C’est vrai, MONNET était très pro-américain, et très anti-gaulliste – parmi les premiers européens, bien d’autres ne l’étaient pas. C’est vrai, la construction européenne a été soutenue, appuyé dans les années 1950, par les Américains. Ils avaient des raisons pour cela. Leur obsession était d’unir l’Europe occidentale et d’y arrimer l’Allemagne de l’Ouest, en première ligne face au grand péril du moment, qui était le totalitarisme soviétique. Doit-on regretter une communauté qui nous a permis de mieux y résister?

Depuis, l’Europe s’est peu à peu émancipée de son grand parrain, mais elle a toujours pour fonction de nous protéger des périls du moment. Ils ne sont plus les mêmes. Notre Union a d’autres ennemis. Par exemple TRUMP et POUTINE qui tous deux, à leur façon, espèrent sa division pour mieux nous dominer et nous asservir.

L’un et l’autre sont les héros de M de VILLIERS.

Ça donne idée de la nature du personnage et de ses motivations.

François REYNAERT

[Le 12 mars 2019, 23 H25, A B, Les Sables d’Olonne] :  J’ai lu les extraits publiés par le Fig Mag. Parler de révélations me parait  bien abusif. Qu’un des fondateurs allemands de l’Europe, Walter Hallstein, ait été national socialiste entre 33 et 45, comme l’immense majorité de la population du Reich, n’a rien de bien surprenant. Qu’il ait adhéré aux organismes corporatifs encadrant sa profession non plus. Il ne s’est pas suicidé en 45 et a cherché à faire survivre son pays.

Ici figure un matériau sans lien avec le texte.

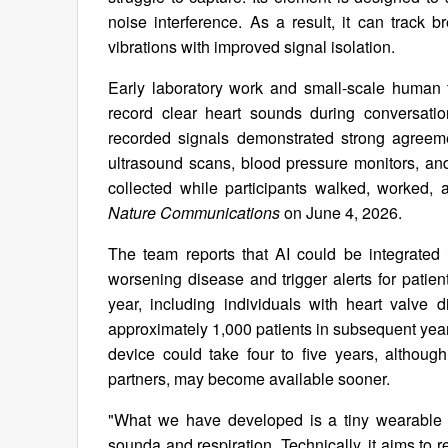
noise interference. As a result, it can track 
vibrations with improved signal isolation.
Early laboratory work and small-scale human t
record clear heart sounds during conversati
recorded signals demonstrated strong agreeme
ultrasound scans, blood pressure monitors, and
collected while participants walked, worked,
Nature Communications
on June 4, 2026.
The team reports that AI could be integrated i
worsening disease and trigger alerts for patien
year, including individuals with heart valve 
approximately 1,000 patients in subsequent year
device could take four to five years, althou
partners, may become available sooner.
"What we have developed is a tiny wearable 
sounda and respiration. Technically, it aims to 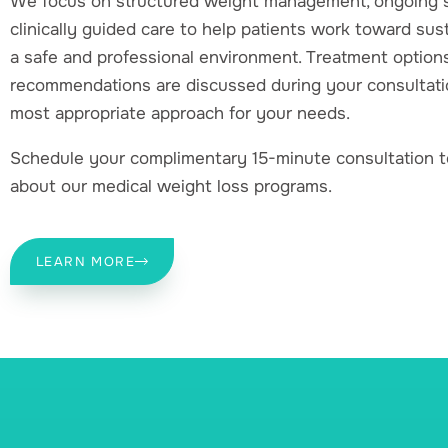
We focus on structured weight management, ongoing s
clinically guided care to help patients work toward sust
a safe and professional environment. Treatment option
recommendations are discussed during your consultati
most appropriate approach for your needs.
Schedule your complimentary 15-minute consultation t
about our medical weight loss programs.
LEARN MORE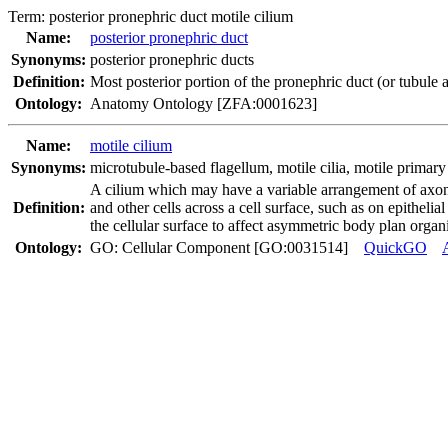
Term:
posterior pronephric duct motile cilium
Name:
posterior pronephric duct
Synonyms:
posterior pronephric ducts
Definition:
Most posterior portion of the pronephric duct (or tubule 
Ontology:
Anatomy Ontology [ZFA:0001623]
Name:
motile cilium
Synonyms:
microtubule-based flagellum
,
motile cilia
,
motile primary 
A cilium which may have a variable arrangement of axonem
Definition:
and other cells across a cell surface, such as on epithelia
the cellular surface to affect asymmetric body plan organi
Ontology:
GO: Cellular Component [GO:0031514]
QuickGO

Quant au financement de Jean Monnet par les américains, il est difficile de trouver sous la IV° République un parti ou un syndicat qui ne soit pas peu ou prou financé par Washington. Ceux qui ne le sont pas – PC, CGT et annexes –  le sont par Staline et lui obéissent au doigt et à l’œil. La France entière est financée par le plan Marshall et Blum est allé vendre la programmation des cinémas français à Hollywood en échange d’une aide budgétaire. Vrai encore que Robert Schuman a voté les pleins pouvoirs à Pétain, comme toute la Chambre du Front Populaire élue en 36 sauf 80 députés. Quant à Couve de Murville, il a servi Vichy jusqu’en 43 comme Papon et  presque toute la fonction publique, ce qui n’a pas empêché de Gaulle d’en faire son ambassadeur puis son Ministre des Affaires étrangères.

En Aout 44, les quarante millions de français  n’ont pas disparu pour être remplacés par quarante millions de gaullistes. Le bouquin de de Villiers ne peut surprendre que des lecteurs totalement ignares de l’histoire de leur pays.